== AVAILABLE RECORDS
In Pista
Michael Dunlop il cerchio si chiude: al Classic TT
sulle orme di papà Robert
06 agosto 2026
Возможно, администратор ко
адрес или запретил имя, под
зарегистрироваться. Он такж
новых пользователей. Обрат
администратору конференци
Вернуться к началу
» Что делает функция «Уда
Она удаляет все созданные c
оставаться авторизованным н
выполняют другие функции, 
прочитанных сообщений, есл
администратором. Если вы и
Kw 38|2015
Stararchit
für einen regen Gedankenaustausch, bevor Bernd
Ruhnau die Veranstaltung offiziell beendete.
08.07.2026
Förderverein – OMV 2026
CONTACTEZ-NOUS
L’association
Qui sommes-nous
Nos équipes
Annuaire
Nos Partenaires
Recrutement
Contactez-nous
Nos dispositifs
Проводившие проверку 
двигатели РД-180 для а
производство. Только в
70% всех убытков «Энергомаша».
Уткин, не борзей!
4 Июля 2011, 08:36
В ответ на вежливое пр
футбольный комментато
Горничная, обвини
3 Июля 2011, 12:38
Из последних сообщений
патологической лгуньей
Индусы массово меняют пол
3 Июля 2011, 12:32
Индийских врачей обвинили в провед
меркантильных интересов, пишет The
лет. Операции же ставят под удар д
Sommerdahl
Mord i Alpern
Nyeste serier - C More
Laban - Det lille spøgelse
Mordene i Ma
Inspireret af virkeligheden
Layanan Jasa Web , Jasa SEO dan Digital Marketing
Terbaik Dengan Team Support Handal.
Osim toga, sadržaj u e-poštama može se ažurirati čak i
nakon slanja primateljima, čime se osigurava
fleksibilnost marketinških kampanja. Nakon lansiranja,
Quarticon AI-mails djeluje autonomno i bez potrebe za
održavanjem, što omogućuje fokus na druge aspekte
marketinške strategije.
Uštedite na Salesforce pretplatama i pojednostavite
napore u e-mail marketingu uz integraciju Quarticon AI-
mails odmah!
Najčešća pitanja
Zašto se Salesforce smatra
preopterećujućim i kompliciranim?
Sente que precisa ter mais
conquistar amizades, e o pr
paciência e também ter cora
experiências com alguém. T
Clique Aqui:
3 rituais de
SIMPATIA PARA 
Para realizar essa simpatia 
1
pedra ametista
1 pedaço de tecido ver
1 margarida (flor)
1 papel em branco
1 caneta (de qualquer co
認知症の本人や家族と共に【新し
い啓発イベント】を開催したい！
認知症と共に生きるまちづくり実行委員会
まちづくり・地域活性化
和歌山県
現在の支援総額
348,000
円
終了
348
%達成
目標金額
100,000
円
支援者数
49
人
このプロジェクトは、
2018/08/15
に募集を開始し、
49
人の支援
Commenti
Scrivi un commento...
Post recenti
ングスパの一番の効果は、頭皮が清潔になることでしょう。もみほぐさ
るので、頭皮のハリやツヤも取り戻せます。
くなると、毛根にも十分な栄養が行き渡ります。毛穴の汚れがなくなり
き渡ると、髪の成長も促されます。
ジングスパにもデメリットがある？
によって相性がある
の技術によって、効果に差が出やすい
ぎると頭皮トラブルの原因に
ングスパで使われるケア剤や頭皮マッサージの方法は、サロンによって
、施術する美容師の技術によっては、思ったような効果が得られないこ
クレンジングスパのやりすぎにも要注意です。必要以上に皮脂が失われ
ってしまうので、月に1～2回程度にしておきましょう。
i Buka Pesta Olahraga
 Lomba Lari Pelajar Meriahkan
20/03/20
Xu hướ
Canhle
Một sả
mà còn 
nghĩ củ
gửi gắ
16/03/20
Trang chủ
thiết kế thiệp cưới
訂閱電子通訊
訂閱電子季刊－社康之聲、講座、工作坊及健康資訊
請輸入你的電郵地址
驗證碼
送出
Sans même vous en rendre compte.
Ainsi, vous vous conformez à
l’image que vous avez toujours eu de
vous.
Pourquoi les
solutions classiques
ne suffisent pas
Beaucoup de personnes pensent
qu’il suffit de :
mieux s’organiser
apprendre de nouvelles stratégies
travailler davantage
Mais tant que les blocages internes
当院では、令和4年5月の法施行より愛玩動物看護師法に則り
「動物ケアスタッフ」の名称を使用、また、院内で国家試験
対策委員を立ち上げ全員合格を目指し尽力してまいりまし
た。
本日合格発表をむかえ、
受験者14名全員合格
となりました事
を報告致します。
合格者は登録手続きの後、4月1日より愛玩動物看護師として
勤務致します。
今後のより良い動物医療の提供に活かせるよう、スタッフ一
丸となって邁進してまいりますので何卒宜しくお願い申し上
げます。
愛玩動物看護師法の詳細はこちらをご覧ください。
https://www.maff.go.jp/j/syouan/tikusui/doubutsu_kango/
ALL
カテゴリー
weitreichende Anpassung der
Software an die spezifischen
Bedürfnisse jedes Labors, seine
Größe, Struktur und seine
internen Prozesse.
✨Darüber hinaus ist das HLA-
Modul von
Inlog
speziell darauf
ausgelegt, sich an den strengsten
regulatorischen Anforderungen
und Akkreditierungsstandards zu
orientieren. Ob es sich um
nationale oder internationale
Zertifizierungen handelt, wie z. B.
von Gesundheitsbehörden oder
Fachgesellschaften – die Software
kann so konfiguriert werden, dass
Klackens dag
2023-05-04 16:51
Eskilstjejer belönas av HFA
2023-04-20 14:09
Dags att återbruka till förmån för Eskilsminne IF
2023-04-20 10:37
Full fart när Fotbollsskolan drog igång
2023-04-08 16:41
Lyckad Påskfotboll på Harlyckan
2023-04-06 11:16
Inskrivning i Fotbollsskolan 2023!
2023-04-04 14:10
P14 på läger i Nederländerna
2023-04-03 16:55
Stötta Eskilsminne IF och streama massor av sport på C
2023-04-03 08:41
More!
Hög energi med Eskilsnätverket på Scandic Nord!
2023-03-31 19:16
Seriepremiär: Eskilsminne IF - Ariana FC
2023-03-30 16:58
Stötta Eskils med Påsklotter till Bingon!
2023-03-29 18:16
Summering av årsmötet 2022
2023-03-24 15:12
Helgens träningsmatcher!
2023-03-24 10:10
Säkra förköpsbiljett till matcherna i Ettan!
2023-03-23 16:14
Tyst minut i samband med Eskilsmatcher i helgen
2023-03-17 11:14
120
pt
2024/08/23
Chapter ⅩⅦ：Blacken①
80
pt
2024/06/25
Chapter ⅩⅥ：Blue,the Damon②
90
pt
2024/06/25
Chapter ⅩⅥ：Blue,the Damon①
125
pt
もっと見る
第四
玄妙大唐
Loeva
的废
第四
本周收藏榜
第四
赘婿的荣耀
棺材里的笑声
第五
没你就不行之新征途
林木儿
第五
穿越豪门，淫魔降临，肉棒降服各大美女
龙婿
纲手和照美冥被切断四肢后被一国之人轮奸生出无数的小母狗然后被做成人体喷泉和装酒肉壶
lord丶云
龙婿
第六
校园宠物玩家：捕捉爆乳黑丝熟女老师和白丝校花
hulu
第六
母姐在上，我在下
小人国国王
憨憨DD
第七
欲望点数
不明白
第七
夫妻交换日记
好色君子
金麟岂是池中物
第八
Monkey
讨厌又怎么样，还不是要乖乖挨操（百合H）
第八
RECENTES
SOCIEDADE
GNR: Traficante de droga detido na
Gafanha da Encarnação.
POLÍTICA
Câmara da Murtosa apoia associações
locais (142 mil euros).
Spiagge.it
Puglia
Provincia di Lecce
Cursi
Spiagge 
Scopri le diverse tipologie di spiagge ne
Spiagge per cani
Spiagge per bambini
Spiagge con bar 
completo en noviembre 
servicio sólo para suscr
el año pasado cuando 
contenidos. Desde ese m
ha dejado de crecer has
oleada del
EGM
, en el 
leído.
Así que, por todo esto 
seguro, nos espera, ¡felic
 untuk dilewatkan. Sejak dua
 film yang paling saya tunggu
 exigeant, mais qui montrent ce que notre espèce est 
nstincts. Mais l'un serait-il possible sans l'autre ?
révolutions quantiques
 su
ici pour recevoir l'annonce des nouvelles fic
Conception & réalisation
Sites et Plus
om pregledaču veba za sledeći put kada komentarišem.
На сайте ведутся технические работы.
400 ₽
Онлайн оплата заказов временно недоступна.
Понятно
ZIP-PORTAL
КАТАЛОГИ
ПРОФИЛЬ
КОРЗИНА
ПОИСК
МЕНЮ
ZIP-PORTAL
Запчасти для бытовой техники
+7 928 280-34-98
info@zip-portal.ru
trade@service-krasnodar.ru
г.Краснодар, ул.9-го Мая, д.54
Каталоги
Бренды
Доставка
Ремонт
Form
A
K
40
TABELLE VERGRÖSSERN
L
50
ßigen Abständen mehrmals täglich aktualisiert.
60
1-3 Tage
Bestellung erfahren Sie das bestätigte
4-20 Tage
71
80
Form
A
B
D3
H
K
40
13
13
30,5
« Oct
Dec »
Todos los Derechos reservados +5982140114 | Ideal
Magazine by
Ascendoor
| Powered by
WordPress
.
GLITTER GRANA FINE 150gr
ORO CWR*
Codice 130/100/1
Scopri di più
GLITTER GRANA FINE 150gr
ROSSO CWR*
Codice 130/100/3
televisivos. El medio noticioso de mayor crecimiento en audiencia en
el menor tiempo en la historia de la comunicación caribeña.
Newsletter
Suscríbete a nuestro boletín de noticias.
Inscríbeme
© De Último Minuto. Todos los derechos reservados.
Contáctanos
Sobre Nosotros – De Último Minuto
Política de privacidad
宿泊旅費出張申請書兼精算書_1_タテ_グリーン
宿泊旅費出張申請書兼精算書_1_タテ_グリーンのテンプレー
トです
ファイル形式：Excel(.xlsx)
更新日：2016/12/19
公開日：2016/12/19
====
In the listing above, reproduce the first line and each one after it through the line that contains "Osim toga, sadržaj".

In Pista
Michael Dunlop il cerchio si chiude: al Classic TT
sulle orme di papà Robert
06 agosto 2026
Возможно, администратор ко
адрес или запретил имя, под
зарегистрироваться. Он такж
новых пользователей. Обрат
администратору конференци
Вернуться к началу
» Что делает функция «Уда
Она удаляет все созданные c
оставаться авторизованным н
выполняют другие функции, 
прочитанных сообщений, есл
администратором. Если вы и
Kw 38|2015
Stararchit
für einen regen Gedankenaustausch, bevor Bernd
Ruhnau die Veranstaltung offiziell beendete.
08.07.2026
Förderverein – OMV 2026
CONTACTEZ-NOUS
L’association
Qui sommes-nous
Nos équipes
Annuaire
Nos Partenaires
Recrutement
Contactez-nous
Nos dispositifs
Проводившие проверку 
двигатели РД-180 для а
производство. Только в
70% всех убытков «Энергомаша».
Уткин, не борзей!
4 Июля 2011, 08:36
В ответ на вежливое пр
футбольный комментато
Горничная, обвини
3 Июля 2011, 12:38
Из последних сообщений
патологической лгуньей
Индусы массово меняют пол
3 Июля 2011, 12:32
Индийских врачей обвинили в провед
меркантильных интересов, пишет The
лет. Операции же ставят под удар д
Sommerdahl
Mord i Alpern
Nyeste serier - C More
Laban - Det lille spøgelse
Mordene i Ma
Inspireret af virkeligheden
Layanan Jasa Web , Jasa SEO dan Digital Marketing
Terbaik Dengan Team Support Handal.
Osim toga, sadržaj u e-poštama može se ažurirati čak i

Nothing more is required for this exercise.